↓↓↓

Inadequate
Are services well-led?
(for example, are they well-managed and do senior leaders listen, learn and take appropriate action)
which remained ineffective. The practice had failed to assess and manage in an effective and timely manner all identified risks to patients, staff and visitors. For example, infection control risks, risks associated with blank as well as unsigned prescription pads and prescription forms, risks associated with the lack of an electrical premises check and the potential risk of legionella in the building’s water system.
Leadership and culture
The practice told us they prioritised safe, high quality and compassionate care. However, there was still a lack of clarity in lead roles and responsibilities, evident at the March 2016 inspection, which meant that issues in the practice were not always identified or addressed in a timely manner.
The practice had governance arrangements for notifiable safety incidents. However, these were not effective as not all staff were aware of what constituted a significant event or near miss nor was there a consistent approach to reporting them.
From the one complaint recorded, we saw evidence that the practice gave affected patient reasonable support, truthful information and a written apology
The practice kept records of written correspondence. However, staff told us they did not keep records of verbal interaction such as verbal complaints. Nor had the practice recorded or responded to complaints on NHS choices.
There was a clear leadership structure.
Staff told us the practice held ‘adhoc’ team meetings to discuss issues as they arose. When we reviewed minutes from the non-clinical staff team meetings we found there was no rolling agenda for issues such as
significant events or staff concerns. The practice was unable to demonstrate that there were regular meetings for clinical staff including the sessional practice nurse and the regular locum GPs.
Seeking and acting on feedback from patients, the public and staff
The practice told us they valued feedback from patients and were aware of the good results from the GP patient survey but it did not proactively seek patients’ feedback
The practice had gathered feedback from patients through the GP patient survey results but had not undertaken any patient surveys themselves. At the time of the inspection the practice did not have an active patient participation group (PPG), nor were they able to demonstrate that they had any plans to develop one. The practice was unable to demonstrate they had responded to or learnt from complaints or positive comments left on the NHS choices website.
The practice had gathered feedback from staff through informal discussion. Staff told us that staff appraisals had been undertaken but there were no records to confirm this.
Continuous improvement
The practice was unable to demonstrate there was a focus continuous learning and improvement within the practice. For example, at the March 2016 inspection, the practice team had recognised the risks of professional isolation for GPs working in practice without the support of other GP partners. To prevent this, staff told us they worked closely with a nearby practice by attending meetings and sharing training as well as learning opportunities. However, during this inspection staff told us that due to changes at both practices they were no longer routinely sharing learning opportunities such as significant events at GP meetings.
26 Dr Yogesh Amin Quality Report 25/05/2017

↑↑↑
↓↓↓

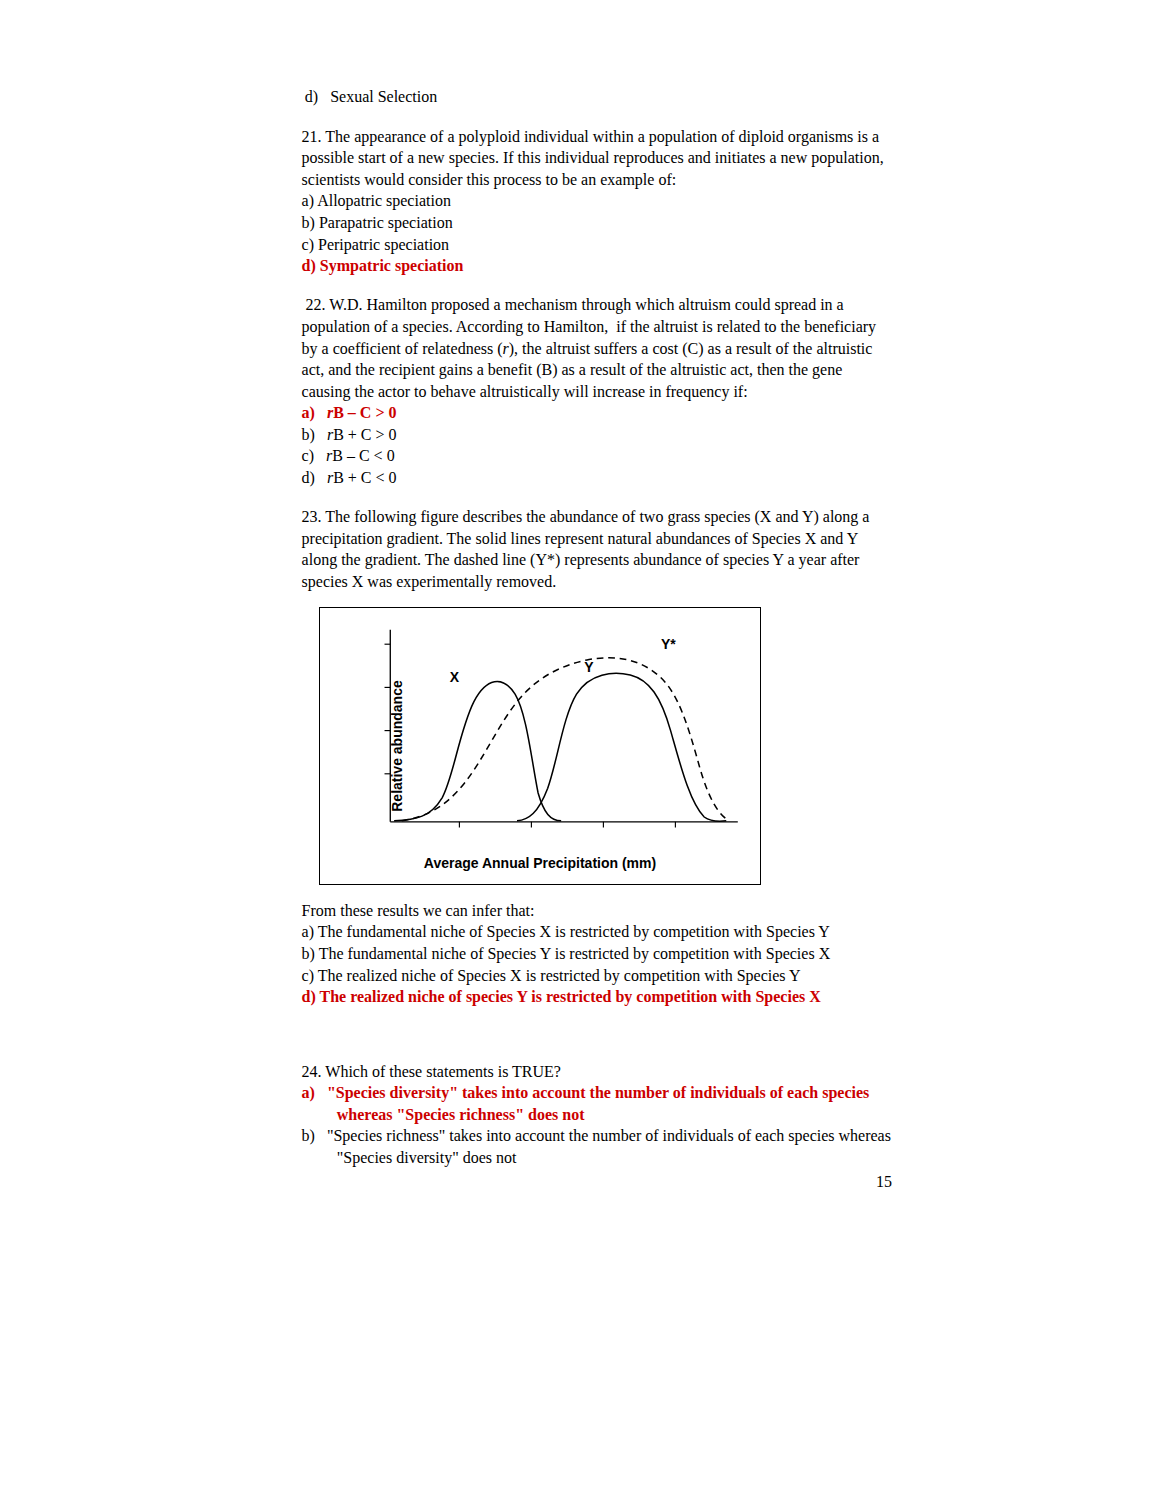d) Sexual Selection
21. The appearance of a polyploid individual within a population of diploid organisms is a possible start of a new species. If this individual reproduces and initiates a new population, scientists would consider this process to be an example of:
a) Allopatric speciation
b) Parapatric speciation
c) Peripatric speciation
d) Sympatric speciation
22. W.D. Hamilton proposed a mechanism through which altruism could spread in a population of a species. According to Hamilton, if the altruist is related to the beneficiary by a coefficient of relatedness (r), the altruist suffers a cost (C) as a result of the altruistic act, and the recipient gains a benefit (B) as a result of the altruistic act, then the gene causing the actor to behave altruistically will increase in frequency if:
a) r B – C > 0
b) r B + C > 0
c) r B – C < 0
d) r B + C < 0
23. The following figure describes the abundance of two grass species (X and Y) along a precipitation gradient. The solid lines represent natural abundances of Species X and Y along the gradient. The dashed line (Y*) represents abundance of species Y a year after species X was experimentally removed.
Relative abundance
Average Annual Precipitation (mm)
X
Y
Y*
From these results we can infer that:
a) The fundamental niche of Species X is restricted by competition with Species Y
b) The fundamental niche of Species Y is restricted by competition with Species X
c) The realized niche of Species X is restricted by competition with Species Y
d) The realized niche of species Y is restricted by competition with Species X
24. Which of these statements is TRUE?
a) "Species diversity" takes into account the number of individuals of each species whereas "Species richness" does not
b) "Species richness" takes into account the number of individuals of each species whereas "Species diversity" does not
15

↑↑↑
↓↓↓

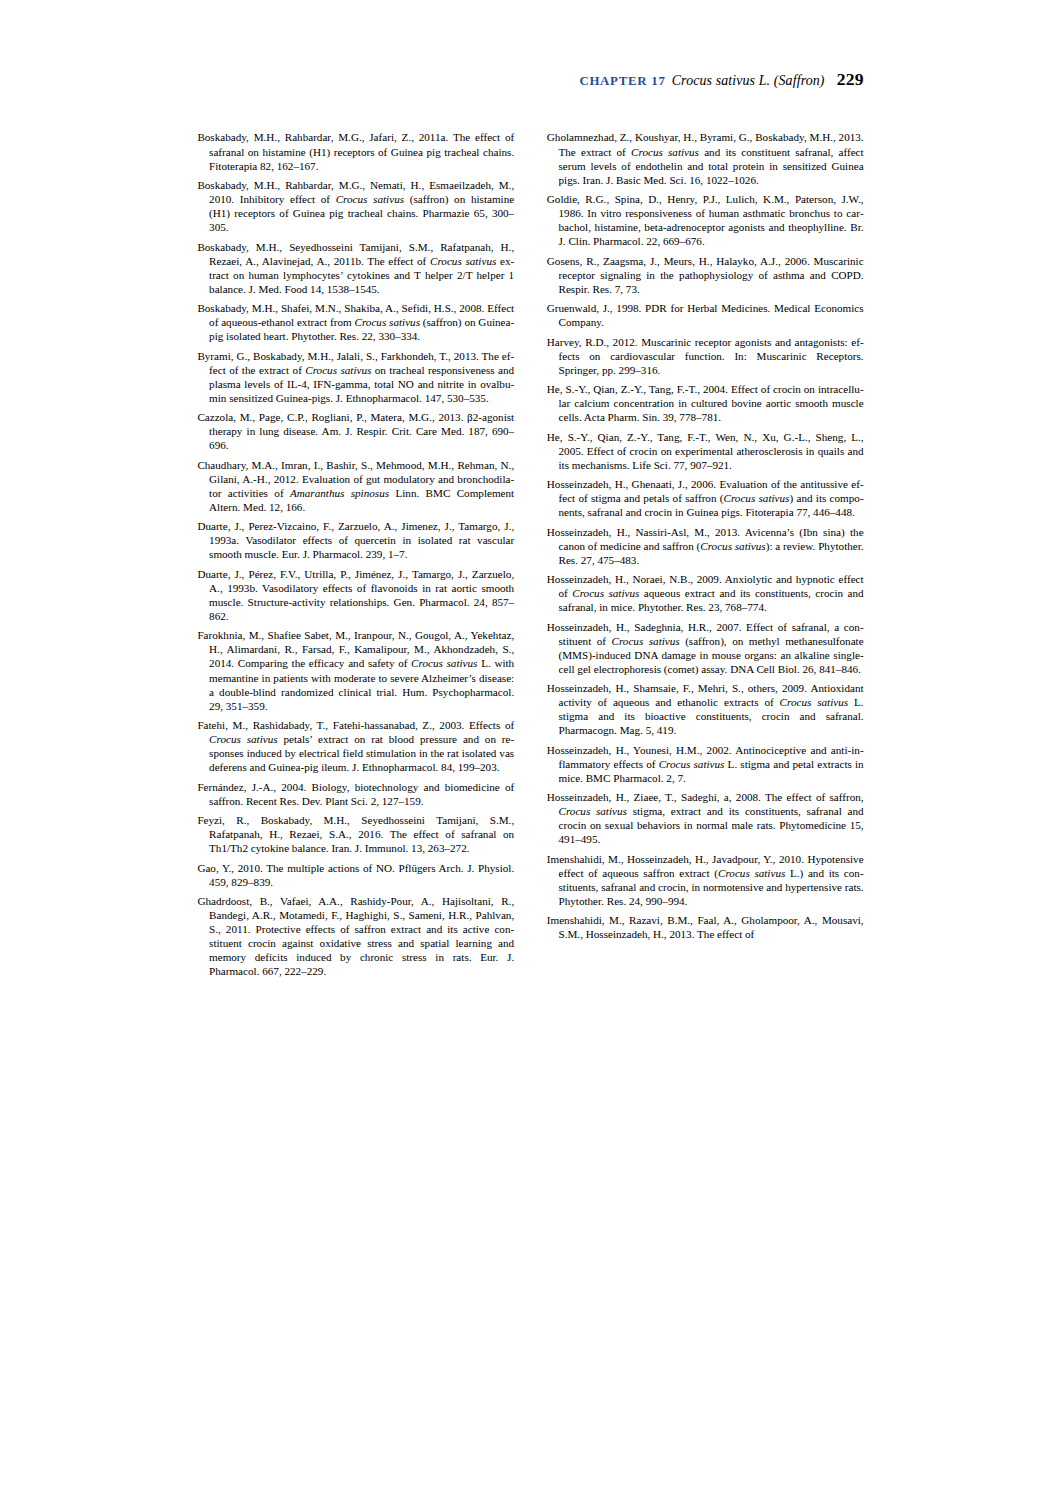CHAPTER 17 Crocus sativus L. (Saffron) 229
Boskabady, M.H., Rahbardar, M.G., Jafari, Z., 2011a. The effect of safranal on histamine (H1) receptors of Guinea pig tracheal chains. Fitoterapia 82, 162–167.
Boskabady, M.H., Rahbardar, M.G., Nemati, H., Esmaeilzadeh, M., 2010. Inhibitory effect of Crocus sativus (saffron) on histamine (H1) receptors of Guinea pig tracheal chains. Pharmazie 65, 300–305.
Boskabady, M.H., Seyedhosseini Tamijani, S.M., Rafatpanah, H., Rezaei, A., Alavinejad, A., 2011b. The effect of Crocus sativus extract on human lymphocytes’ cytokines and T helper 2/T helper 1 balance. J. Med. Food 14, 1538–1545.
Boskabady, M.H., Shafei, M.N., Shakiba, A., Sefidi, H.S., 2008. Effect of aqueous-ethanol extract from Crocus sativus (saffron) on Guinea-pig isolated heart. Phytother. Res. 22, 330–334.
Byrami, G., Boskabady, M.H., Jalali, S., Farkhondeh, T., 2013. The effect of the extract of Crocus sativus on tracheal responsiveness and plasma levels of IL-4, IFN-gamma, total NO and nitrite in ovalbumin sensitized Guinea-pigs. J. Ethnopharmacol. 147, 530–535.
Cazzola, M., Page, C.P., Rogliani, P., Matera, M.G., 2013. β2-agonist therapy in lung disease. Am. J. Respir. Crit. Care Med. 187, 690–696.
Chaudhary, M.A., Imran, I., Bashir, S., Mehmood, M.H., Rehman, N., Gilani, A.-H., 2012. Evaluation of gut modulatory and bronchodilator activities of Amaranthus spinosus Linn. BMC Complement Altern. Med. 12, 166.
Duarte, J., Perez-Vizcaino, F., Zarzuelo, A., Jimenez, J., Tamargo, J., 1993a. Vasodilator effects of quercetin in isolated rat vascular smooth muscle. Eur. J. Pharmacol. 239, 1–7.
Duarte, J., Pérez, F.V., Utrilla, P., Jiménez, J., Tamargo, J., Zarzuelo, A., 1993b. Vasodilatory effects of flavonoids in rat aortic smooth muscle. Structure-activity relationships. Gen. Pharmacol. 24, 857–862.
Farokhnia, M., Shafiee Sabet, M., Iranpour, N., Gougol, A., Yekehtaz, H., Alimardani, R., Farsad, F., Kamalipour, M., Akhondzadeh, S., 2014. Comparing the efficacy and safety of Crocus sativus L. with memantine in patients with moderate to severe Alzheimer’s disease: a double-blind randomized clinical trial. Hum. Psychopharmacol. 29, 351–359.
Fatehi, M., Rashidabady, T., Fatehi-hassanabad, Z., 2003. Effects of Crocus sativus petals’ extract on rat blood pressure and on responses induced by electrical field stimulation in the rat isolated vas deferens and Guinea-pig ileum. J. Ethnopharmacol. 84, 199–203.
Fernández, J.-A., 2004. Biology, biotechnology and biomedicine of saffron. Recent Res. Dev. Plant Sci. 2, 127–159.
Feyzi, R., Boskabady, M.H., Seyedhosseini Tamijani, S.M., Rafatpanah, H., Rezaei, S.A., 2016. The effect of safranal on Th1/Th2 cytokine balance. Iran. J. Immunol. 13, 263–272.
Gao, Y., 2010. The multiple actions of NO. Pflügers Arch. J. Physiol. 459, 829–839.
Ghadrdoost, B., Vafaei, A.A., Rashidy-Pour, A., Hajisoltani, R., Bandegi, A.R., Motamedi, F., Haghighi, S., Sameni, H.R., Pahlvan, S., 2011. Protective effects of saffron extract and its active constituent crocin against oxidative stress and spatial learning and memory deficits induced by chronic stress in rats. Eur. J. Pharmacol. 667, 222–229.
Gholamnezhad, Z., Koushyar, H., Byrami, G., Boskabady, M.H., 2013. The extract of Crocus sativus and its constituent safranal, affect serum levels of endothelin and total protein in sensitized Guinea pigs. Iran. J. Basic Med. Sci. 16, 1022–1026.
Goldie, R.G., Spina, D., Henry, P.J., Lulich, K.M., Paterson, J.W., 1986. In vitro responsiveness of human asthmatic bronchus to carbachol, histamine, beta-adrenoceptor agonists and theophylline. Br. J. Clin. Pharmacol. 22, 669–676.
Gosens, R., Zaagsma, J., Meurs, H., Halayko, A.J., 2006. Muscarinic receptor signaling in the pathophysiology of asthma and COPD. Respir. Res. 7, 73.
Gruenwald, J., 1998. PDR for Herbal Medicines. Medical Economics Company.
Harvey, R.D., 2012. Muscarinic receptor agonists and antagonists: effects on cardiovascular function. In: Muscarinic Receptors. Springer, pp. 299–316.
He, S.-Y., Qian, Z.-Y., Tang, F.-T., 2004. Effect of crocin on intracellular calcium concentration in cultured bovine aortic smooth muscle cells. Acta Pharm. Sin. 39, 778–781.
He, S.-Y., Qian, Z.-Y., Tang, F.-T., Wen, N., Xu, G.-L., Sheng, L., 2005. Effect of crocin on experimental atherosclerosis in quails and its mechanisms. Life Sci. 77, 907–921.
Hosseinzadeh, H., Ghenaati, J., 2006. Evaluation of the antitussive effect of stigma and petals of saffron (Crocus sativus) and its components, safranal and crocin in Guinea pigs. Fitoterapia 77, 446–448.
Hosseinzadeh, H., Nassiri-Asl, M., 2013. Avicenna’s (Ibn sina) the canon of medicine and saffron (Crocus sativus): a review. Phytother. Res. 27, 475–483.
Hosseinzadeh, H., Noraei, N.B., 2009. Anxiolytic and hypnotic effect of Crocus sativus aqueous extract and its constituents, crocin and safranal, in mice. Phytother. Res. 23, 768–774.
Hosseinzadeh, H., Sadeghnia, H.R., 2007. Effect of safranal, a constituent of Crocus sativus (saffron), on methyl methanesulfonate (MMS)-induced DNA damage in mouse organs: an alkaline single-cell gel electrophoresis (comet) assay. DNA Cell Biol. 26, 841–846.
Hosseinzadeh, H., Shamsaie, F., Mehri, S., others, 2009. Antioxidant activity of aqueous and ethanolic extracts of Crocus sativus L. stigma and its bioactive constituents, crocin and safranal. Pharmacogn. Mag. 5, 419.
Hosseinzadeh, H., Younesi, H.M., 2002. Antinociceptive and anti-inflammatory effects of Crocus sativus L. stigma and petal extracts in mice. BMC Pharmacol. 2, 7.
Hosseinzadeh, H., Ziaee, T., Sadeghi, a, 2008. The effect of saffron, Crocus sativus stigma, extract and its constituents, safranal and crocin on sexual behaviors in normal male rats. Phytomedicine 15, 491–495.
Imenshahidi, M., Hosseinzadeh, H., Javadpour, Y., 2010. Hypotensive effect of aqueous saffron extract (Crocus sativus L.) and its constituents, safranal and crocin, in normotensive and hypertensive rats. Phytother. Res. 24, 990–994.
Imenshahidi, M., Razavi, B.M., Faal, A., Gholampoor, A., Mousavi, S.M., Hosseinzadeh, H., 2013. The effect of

↑↑↑

### ABOUT THIS TASK
Among the lines of the data, identify those with the word "niche". Copy each of them.

### RESPONSE TO THIS EXERCISE
a) The fundamental niche of Species X is restricted by competition with Species Y
b) The fundamental niche of Species Y is restricted by competition with Species X
c) The realized niche of Species X is restricted by competition with Species Y
d) The realized niche of species Y is restricted by competition with Species X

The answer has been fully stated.